WORK INSTRUCTIONS —
1. Translate the sentence "She could easily outlive us." from the post about caring for a 96-year-old into Spanish.
2. Duplicate the passage of the post about caring for a 96-year-old, starting at "There is nothing" and ending at "talking about it.".

PAGE EXCERPT —
= = = = = = =

We've heard all the advice and while it sounds logical it's not so easy for everyone to pull off in the heat of the moment on a daily basis. We have no family or friendly retired neighbors nearby to sit with her and can only afford someone two hours a week to shower her. That's when we clean her room. Our one luxury is not having to shower her. Leaving town together or evenings out are not in the cards. Like someone else said you still have to come back to it and that's all you can think about while you're out. That and what the change in routine will do to her. A lot of others are in the same boat with us.

Yes we are in charge but it's easier said than done to take her barbs and negative attitude all day and deal with it in a positive way. She refuses to listen to us and whatever happens we get blamed for. She told my husband she was not here to do what he says. She only moves a few steps with a walker every day but we have to direct her every movement or she'd be on the floor every time. She hates the directions but if we don't she asks why we didn't! Her answer to everything is "just wait till you get to be 96 years old". That's infuriating because neither of us will get to be 96 because of what we are dealing with now, nor do we want to.

There is nothing medically wrong with her. The only problem she has is that she's 96 and tired and has aches and pains. My husband and I both have multiple medical issues. None of that matters to her though. She tells us we don't give her enough sympathy and that her life is miserable and she wants to die blah blah blah. She could care less what we've given up to bring her here and care for her in our home. When she gets mad she just tells us to put her somewhere else. What do you say to that? She can't stand being in those places either. I usually just call her bluff and say ok as soon as we can arrange it and she stops talking about it.

There's no winning with her. No matter what you do there is a negative outcome. It's hard to do so much for someone when they are so unappreciative and mean in return. I know why she is that way but it still doesn't make it easy to live with day in and day out. I think if we all had a light at the end of the tunnel it would be easier to deal with this stuff. She could easily outlive us.

= = = = = = =

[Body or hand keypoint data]

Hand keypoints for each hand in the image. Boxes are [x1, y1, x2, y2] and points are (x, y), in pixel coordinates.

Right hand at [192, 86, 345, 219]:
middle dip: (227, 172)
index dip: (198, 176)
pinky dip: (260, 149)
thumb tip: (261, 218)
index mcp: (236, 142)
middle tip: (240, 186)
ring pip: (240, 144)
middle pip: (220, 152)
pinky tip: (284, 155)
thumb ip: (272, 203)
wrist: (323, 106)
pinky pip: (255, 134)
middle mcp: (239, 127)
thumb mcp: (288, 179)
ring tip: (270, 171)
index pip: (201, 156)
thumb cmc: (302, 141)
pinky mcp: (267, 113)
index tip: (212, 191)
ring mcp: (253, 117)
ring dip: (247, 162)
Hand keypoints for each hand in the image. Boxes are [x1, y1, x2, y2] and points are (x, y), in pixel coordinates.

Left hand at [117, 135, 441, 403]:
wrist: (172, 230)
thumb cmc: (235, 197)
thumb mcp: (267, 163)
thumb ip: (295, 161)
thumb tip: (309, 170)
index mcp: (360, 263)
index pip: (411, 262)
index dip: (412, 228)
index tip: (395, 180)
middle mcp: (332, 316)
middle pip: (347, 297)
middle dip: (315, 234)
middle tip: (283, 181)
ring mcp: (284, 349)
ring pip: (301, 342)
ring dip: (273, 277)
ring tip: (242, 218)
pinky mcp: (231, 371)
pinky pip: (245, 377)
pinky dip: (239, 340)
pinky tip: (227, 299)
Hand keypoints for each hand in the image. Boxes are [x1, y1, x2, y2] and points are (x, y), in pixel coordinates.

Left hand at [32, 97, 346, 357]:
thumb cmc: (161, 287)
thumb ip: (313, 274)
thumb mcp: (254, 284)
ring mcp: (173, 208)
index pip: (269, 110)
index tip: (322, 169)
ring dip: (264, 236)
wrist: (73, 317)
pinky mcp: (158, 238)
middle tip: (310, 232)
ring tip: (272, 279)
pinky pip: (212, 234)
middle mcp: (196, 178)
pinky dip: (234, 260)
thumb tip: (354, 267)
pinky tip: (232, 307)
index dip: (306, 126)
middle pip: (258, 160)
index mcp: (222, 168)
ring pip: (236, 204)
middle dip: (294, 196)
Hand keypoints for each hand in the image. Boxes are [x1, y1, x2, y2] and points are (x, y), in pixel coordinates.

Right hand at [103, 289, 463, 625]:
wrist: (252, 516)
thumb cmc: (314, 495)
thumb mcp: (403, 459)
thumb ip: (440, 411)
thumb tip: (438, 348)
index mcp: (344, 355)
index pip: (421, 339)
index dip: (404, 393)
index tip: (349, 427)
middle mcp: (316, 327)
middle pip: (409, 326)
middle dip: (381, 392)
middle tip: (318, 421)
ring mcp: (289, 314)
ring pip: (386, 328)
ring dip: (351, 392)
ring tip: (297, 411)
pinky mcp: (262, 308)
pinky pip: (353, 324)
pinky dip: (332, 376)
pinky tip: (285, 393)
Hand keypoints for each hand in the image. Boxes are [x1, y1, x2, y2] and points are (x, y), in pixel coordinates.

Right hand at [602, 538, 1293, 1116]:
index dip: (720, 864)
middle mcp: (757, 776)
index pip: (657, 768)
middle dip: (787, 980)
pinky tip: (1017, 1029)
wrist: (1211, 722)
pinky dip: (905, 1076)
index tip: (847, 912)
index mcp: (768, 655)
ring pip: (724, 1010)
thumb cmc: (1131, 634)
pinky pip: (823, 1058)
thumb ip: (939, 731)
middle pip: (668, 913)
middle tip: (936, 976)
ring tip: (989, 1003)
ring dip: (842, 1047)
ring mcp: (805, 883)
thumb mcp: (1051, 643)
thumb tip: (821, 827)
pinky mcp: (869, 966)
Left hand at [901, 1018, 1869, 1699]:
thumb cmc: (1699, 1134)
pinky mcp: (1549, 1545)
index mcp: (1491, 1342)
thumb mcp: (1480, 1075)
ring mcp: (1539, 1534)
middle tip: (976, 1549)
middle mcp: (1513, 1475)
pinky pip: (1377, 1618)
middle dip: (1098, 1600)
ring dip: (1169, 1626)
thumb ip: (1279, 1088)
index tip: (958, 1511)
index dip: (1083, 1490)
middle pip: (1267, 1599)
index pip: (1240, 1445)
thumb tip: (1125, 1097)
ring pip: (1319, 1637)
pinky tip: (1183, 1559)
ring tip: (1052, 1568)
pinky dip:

= = = = = = =

RESPONSES PER TASK —
1. Fácilmente podría sobrevivirnos.

2.
There is nothing medically wrong with her. The only problem she has is that she's 96 and tired and has aches and pains. My husband and I both have multiple medical issues. None of that matters to her though. She tells us we don't give her enough sympathy and that her life is miserable and she wants to die blah blah blah. She could care less what we've given up to bring her here and care for her in our home. When she gets mad she just tells us to put her somewhere else. What do you say to that? She can't stand being in those places either. I usually just call her bluff and say ok as soon as we can arrange it and she stops talking about it.